Now ladies, you must take warning, from this time now and on

Never speak harsh words to your true love and husband,

He may leave you and never return."

George's version was like Dalhart's but it was the likeness that made Judge Davis pronounce George the copycat. Dalhart learned the song from an older Whitter phonograph record in 1923, made several mistakes which are also in George's version. The engineer's name was Steve. Dalhart did not understand it on the record so called him Pete. Average, in stanza three, makes no sense. It was airbrakes in the original version.

Judge Davis found several discrepancies in George's testimony. George said that he sang the song two weeks after the wreck in the home of Minnie McNeeley who had a new organ. Minnie McNeeley did not get her organ until 1907, four years later.

Home Talent

Two years ago the Pulitzer Prize Committee gave its $1,800 music award to Ernst Bacon, a young San Franciscan whose First Symphony made him seem most worthy for study and travel in Europe. Columbia's Daniel Gregory Mason, Professor Seth Bingham and Dr. Frank Damrosch, Conductor Walter's brother, made the decision by reading the score. But until last week it seemed as though the $1,800 would be Composer Bacon's only return.

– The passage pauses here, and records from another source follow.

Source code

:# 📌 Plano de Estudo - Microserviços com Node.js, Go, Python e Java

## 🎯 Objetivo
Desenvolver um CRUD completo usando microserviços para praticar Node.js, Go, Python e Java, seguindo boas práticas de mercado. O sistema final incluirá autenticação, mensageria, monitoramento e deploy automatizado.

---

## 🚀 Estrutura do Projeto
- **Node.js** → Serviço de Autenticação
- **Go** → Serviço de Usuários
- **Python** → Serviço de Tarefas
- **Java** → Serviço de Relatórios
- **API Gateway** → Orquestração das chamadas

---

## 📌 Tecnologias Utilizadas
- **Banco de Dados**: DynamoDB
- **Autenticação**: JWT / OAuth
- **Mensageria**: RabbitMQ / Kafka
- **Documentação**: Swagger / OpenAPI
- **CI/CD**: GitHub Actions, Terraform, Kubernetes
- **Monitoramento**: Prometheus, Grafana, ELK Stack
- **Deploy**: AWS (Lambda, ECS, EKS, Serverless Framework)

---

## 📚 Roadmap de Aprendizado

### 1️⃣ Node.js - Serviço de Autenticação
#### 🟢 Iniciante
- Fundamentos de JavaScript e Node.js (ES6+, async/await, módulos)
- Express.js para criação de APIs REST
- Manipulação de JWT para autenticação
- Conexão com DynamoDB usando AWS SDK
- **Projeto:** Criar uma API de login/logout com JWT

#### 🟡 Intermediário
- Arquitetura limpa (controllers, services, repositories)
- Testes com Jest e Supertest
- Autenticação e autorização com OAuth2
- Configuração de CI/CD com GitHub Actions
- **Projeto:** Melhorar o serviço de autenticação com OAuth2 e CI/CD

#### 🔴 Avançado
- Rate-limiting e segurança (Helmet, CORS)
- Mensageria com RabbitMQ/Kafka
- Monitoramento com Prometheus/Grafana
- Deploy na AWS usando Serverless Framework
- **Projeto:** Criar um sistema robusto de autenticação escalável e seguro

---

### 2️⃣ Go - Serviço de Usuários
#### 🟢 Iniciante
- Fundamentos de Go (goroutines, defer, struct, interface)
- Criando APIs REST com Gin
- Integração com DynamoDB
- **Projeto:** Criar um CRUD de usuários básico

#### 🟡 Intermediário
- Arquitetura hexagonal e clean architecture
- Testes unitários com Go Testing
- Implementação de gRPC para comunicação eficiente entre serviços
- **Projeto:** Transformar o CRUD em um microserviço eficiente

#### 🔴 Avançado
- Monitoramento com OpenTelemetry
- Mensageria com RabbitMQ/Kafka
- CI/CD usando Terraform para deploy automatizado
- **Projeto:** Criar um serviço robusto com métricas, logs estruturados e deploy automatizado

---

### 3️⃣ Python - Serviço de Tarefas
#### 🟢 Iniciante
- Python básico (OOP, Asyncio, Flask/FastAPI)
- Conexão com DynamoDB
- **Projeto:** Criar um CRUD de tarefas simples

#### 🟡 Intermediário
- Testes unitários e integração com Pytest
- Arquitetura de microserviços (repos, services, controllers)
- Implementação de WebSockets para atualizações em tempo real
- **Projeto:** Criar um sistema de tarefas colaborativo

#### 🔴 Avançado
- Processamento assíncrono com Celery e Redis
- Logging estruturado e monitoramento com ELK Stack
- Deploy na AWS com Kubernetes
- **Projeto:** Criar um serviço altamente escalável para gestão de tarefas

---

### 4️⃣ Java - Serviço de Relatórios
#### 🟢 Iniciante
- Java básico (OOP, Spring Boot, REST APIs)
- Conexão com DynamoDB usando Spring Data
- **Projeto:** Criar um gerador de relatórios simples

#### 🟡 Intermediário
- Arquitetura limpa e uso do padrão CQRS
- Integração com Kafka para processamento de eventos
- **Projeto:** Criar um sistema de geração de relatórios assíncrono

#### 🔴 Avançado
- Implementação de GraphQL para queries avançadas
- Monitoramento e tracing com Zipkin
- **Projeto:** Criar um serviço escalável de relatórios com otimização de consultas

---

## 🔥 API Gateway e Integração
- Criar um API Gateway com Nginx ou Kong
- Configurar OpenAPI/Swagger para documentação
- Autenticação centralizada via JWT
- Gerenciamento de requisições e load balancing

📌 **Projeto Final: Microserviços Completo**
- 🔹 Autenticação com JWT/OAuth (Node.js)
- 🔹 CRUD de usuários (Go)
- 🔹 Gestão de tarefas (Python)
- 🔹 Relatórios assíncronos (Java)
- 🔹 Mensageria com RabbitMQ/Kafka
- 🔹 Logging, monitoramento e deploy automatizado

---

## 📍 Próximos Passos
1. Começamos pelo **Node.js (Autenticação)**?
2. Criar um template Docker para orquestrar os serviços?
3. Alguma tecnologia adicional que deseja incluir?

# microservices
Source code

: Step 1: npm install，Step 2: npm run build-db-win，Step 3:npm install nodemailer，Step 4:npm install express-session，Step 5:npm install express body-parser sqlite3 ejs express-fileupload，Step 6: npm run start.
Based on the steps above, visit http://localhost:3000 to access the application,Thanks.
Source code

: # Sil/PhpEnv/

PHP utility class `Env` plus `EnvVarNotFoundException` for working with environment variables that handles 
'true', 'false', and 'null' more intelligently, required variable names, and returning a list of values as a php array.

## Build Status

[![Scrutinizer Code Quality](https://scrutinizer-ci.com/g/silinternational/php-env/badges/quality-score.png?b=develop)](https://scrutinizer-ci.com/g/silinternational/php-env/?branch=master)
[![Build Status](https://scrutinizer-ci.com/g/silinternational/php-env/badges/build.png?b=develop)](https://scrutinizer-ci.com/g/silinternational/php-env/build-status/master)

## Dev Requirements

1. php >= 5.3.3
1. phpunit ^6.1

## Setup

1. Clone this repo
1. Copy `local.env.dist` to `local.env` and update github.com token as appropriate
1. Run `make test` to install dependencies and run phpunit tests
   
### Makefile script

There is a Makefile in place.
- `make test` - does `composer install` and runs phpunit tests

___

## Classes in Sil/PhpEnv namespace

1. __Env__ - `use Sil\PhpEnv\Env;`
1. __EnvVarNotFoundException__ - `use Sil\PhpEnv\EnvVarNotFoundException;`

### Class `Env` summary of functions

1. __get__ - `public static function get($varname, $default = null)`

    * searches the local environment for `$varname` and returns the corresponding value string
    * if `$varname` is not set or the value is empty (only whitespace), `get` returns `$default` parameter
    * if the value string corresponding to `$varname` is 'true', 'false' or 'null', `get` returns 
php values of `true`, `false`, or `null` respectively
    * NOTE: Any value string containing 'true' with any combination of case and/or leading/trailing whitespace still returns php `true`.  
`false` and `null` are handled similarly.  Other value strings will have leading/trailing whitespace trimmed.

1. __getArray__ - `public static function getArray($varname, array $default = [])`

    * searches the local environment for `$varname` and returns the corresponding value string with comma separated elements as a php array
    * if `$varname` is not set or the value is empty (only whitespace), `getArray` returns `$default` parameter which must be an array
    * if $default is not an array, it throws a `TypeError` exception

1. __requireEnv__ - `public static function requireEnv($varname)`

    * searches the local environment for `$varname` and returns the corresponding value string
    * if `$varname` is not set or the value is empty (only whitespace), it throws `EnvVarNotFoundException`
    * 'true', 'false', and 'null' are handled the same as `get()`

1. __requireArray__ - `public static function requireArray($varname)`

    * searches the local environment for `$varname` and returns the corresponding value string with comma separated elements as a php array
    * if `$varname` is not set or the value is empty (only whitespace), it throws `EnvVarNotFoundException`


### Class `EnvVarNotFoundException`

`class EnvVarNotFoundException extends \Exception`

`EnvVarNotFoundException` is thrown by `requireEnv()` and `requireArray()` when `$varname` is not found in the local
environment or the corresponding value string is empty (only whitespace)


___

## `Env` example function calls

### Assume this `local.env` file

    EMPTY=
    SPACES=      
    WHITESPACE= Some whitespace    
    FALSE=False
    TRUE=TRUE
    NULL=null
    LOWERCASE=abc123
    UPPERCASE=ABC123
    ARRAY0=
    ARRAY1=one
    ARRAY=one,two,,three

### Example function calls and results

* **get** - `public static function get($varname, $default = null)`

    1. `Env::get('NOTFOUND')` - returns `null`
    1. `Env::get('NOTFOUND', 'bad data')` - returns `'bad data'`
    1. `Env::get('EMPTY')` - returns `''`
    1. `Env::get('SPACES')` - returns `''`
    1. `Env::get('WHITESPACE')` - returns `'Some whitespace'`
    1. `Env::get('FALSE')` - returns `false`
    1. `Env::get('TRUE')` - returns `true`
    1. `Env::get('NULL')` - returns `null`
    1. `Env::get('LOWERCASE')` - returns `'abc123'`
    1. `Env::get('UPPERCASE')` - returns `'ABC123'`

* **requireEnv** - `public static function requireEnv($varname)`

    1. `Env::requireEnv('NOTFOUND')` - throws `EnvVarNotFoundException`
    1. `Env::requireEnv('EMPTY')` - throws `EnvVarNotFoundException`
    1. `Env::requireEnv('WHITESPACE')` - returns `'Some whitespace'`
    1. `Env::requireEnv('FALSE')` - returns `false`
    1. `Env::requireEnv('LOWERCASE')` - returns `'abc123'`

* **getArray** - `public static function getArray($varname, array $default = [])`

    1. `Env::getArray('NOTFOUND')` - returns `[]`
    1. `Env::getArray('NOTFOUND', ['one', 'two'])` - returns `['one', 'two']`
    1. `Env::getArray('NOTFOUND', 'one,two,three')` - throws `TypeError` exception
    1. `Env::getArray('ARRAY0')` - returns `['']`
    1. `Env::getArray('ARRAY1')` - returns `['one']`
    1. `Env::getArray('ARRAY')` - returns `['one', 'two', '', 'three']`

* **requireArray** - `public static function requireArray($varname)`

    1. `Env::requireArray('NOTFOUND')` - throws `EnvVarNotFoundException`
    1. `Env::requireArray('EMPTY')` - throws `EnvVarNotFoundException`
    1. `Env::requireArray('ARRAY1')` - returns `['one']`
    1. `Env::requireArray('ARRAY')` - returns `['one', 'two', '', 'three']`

His Symphony was never played until Conductor Issai Dobrowen forgot Tchaikovsky long enough to give it place of honor on the week's San Francisco Symphony program.

San Francisco found its home talent gratifying. For brevity's sake Conductor Dobrowen had omitted the first movement but young Alexander Fried, San Francisco's most level-headed critic (Chronicle), found that the slow second movement had "emotional nobility" in spite of the instrumentation's technical shortcomings, that its jazzy third movement has "as just a place in a Yankee Symphony of this generation as a minuet has in a Mozart Symphony of the 18th Century." With the Bacon Symphony Conductor Dobrowen shot his last bolt until March. This week Conductor Bernardino Molinari takes over the San Francisco Symphony until Dobrowen returns from guest-conducting the Philadelphia Orchestra during Leopold Stokowski's winter furlough.

*Equally characteristic was Toscanini's greeting to his Philharmonic-Symphony men. Day after he arrived he attended a concert, went backstage in intermission and stopped a tremendous ovation to ask "Where is my first horn, Jaenicke?" Shy, red-faced Bruno Jaenicke, whom Toscanini considers the world's greatest horn player, had stayed home that day with a stomach-ache.